I attended your bootcamp a few weeks ago and have since come up with a few questions and wanted to post them here so everyone can benefit from your answers.
-How many stores do you visit every week?
-How often do you go online to print out coupons?
-What is your newspaper coupon to printed coupon ratio?
-How often do you go and get a large load of groceries for nearly free (as opposed to 50-75% off)?
-When you do get food for nearly free is it most often because you have been able to combine manuf. coupons and store coupons? Or is it often just because of manuf. coupons and sales? (I'm just kind of confused about store coupons because I have seen very, very few.)
First of all, thanks for posting the comment/question so that everyone else can benefit as well!
Secondly, understand that I don't usually address these questions in the training because my answers may have nothing to do with your practice because every area is so different. If I lived in my sister's area, for example, in Kansas City, I would most likely visit 4 stores regularly because she's got awesome access in her back yard. In my area, I have 5 major grocery stores all within 1/2 mile of each other. However, when I lived in FL or Ohio, I didn't have the luxury. It all depends on where you are. I go where the deals are and I spend less time at the stores doing this because I go in, go out, and am done.

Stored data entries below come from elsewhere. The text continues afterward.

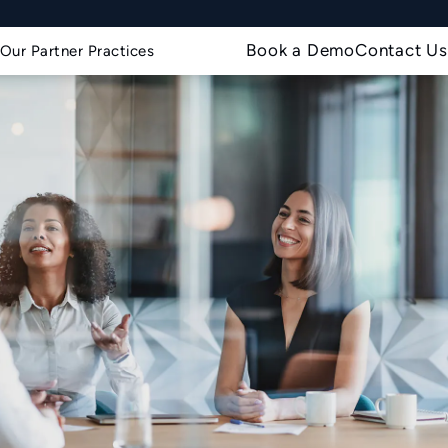
Book a Demo
Contact Us
Our Partner Practices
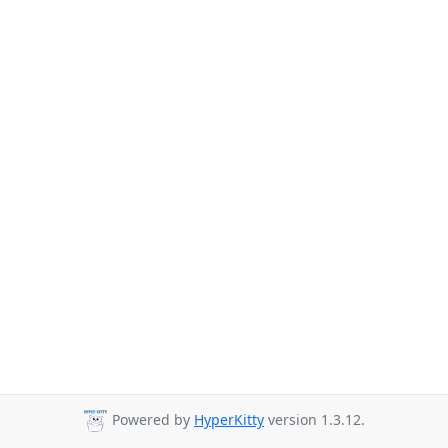
Powered by
HyperKitty
version 1.3.12.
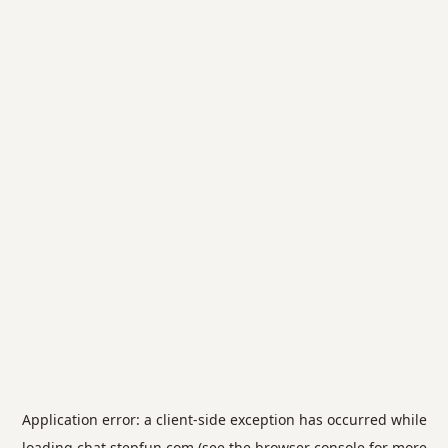
Application error: a
client
-side exception has occurred while
loading
chat.stepfun.com
(see the
browser console
for more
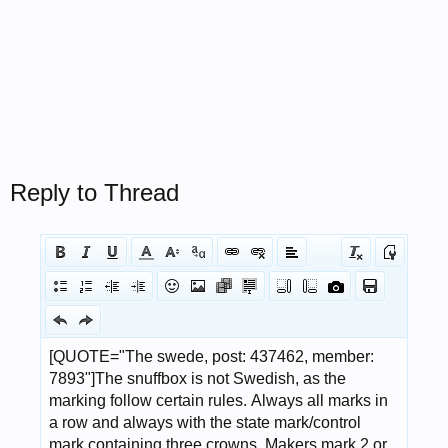
Reply to Thread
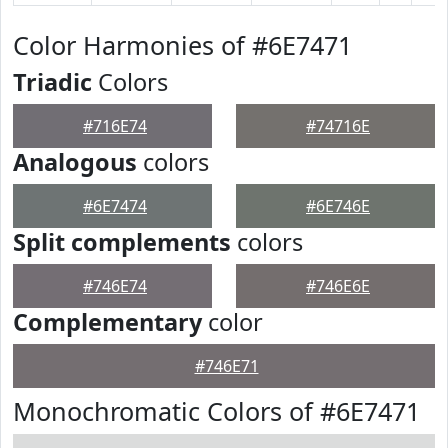
Color Harmonies of #6E7471
Triadic
Colors
#716E74
#74716E
Analogous
colors
#6E7474
#6E746E
Split complements
colors
#746E74
#746E6E
Complementary
color
#746E71
Monochromatic Colors of #6E7471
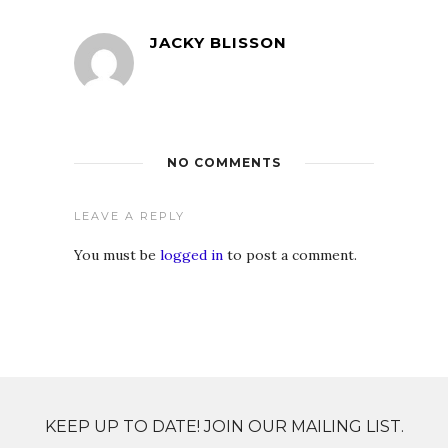
JACKY BLISSON
NO COMMENTS
LEAVE A REPLY
You must be
logged in
to post a comment.
KEEP UP TO DATE! JOIN OUR MAILING LIST.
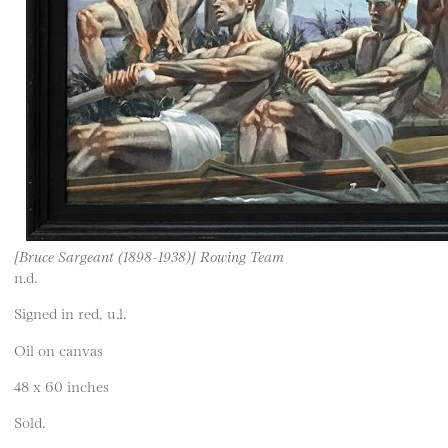
[Bruce Sargeant (1898-1938)] Rowing Team
n.d.
Signed in red, u.l.
Oil on canvas
48 x 60 inches
Sold.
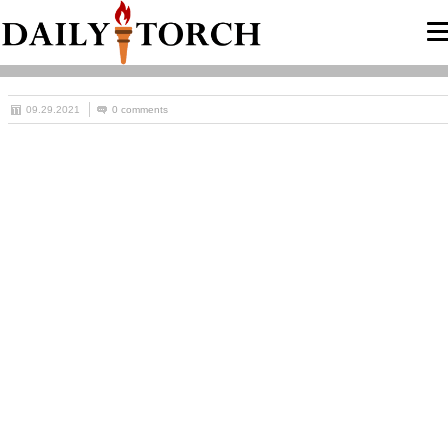
09.29.2021
0 comments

I print my online coupons throughout the week depending on when I get alerts. You need to print the online coupons as soon as you can because the manufacturers usually put a limit on the number they allow to be printed.
I get about 55%-60% of my coupons from the newspapers/magazines, and the rest via online printing.
I get free deals on items every single time I go out. It's my criteria to go out. It's what keeps me motivated. Even the best of jobs can still get boring, so I make sure I stay motivated by getting the most out of my purchases so that I can keep on doing the happy dance.
Store coupons usually come in the Sunday paper, the midweek junk mailer, or are available in the stores themselves. Stores using their own coupons is a part of the dance. They simply can't function without them. They eat and breathe their own promotions. However, that being said, I only use store coupons on about 10% of my total purchases. The sales combined with the manufacturer's coupons are usually sufficient. The store coupons combined with electronic coupons and the manu. coupons are just an added bonus.